I am back in detox – threw what little of a life I had away, again…. Threw away what little of a life I had, excuse me. Before I came in here I was buying bags stamped ‘The Cure’. It cracked me up, in a dark twisted way. It was my temporary cure. Not just for dope sickness- but, it cured my miserable existence. Although, sometimes when I could not get high enough until I made more money I would feel the pain and terror and heaviness of my breathing and being even through the dope. Yesterday was day four or five of detox – I came in on the first at noon. I called my mom to let her know that I was still here and okay. She told me that she knows I am in love with heroin and I need to treat it as if it is an abusive relationship and get angry with it. Tell it to fuck off – But, what if I am the abuser and dope is the victim? I take its love for granted and use it for pleasure and my own benefit. I would not want to be treated as a means the way dope is treated and used by me. All dope wants is my sole companionship – my soul, for my being to be their’s. So, how could I get angry with it? Its only wrong doing is that it seems to be possessive and demand too much of my attention. It actually demands all of it, does not wish to share me with anyone nor share my time with anything. It is an unhealthy love, but I am clearly not the victim in this relationship.
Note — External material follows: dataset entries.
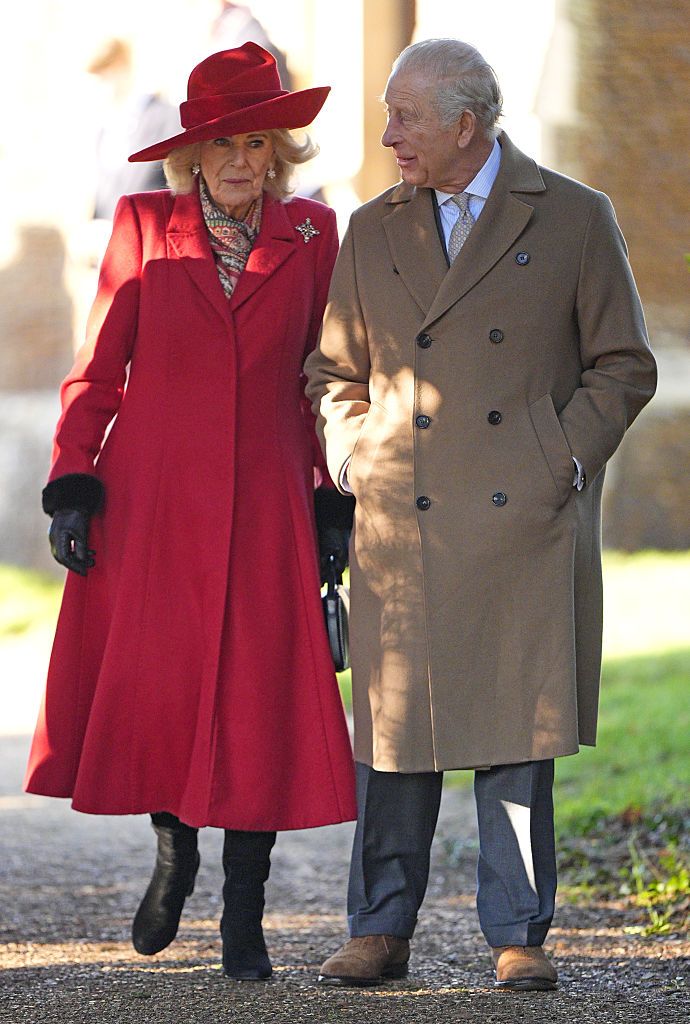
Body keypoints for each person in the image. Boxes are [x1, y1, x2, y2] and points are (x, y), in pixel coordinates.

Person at [305, 38, 657, 991]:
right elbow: (334, 371)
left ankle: (519, 933)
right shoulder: (371, 228)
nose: (388, 136)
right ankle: (380, 928)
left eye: (405, 117)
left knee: (516, 732)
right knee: (395, 736)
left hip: (521, 519)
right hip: (401, 517)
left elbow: (624, 364)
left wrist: (559, 458)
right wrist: (355, 455)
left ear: (466, 125)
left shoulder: (576, 216)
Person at [24, 42, 356, 982]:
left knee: (259, 699)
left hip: (269, 504)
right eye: (221, 144)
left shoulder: (315, 234)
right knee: (167, 688)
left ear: (278, 149)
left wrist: (332, 499)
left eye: (255, 142)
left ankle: (245, 913)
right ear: (191, 155)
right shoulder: (142, 225)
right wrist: (74, 482)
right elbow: (98, 371)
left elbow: (327, 380)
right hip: (156, 504)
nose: (240, 160)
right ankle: (175, 855)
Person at [87, 38, 181, 220]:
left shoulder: (166, 118)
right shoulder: (104, 130)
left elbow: (179, 185)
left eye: (103, 77)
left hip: (153, 229)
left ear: (120, 68)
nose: (98, 88)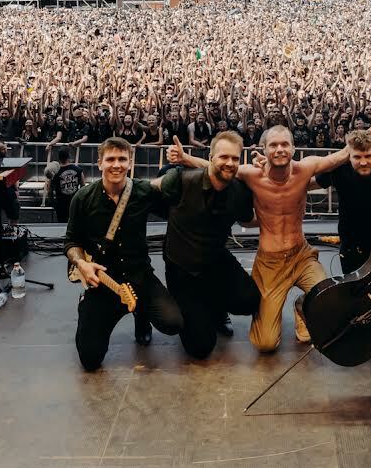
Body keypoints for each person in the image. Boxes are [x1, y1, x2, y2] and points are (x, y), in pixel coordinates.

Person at [172, 124, 351, 353]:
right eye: (274, 145)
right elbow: (216, 167)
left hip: (302, 255)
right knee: (265, 344)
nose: (279, 149)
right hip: (270, 263)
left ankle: (303, 307)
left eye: (285, 144)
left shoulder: (305, 169)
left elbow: (341, 156)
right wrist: (186, 158)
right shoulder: (251, 174)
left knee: (329, 300)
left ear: (294, 148)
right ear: (264, 149)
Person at [64, 136, 182, 370]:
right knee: (90, 359)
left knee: (173, 323)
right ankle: (88, 305)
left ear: (130, 162)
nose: (116, 164)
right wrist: (81, 264)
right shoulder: (83, 198)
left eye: (122, 159)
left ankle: (141, 316)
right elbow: (71, 241)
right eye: (110, 159)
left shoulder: (143, 191)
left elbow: (176, 191)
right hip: (103, 284)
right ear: (99, 164)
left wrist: (184, 162)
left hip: (140, 276)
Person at [157, 131, 260, 359]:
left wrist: (283, 212)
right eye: (224, 157)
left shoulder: (239, 192)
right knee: (201, 348)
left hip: (215, 260)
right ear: (211, 157)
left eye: (235, 158)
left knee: (249, 300)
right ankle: (188, 307)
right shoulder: (181, 180)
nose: (230, 163)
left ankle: (214, 307)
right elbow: (146, 195)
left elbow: (247, 219)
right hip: (182, 268)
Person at [315, 127, 371, 273]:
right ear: (348, 157)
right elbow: (311, 180)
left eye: (368, 156)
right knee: (353, 292)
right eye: (357, 157)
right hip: (349, 248)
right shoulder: (339, 172)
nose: (363, 162)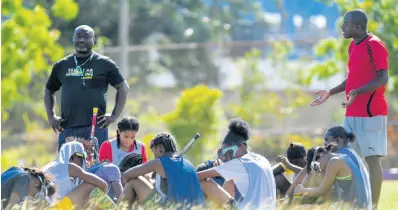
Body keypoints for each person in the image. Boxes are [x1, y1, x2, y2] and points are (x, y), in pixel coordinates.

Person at [310, 9, 389, 207]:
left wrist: (358, 92)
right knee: (348, 159)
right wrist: (330, 92)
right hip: (352, 112)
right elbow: (352, 79)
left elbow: (382, 77)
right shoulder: (353, 46)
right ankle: (351, 203)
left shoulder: (375, 45)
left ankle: (373, 205)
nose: (342, 27)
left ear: (359, 27)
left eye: (346, 24)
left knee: (372, 159)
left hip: (372, 113)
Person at [44, 25, 129, 150]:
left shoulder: (104, 63)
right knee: (67, 167)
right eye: (78, 36)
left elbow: (123, 87)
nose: (82, 40)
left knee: (95, 166)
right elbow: (49, 90)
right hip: (67, 127)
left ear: (93, 40)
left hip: (96, 126)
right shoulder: (61, 65)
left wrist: (114, 115)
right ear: (73, 39)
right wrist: (51, 116)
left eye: (86, 36)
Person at [197, 118, 276, 210]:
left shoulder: (240, 163)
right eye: (222, 153)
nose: (226, 158)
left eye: (229, 153)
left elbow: (197, 176)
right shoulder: (262, 159)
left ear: (241, 147)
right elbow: (229, 189)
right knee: (229, 178)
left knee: (204, 181)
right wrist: (224, 171)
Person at [119, 132, 205, 209]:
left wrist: (133, 195)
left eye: (153, 152)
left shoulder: (159, 162)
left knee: (134, 181)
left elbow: (127, 175)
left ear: (160, 150)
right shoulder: (188, 164)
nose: (154, 156)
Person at [294, 145, 372, 210]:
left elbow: (322, 190)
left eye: (315, 165)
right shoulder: (341, 156)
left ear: (321, 155)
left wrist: (302, 190)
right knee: (314, 176)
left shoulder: (334, 162)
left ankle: (294, 204)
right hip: (356, 205)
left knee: (313, 178)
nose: (318, 169)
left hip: (354, 207)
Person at [42, 141, 115, 209]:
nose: (83, 162)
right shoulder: (71, 167)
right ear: (73, 156)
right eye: (82, 158)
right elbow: (103, 184)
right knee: (89, 186)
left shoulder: (52, 167)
The cure is the perfect stamp name for dope bags. It truly cures all as long as its effects last. “Show me, show me, show me how you do that trick
The one that makes me scream she said
The one that makes me laugh she said
Threw her arms around my neck
Show me how you do it and I’ll promise you
I’ll promise that I’ll run away with you, I’ll run away with you” – The Cure’s Just Like Heaven

Bobby

Originally written 6.20.17

What brought us close together also tore us apart.
I never saw it as time wasted when in your company.
Thirty years young, life never even gave you a start.
I was left behind to pick up the chipped off pieces of my heart.
At night I pray to God to help me feel you near.
Of all whom I share my blood with, it was you who understood.
I miss having that comfort, having you to confide my deepest fear.
Loneliness crept in and I welcomed isolation as a dear friend.
You showed me admiration, you accepted who I am.
Everyday that passes since you have caved in, I wish I knew then how close you were to the end.
The more I felt discomfort in my own skin the less family seemed of importance.
As the criticism grew, the value on family became moot.
Now I value every moment, and if I could see your face I would go the distance.
It is tragic what brought us to bond also gave way to blue ruin.
A painful frustration to find myself questioning, for I wish I knew then what I know now.
But, if that the case would I combat and challenge or still live amidst confusion?
If I knew then what I know now, I would stand tall next to you.
If I knew then what I know now, I would have the strength to protect you.
If I knew then what I know now, I would have fought for you.
If I knew then what I know now, I would have breathed for you when you turned blue.
If I had known then what I now know, I would have expressed to you when I had the chance how much I love you.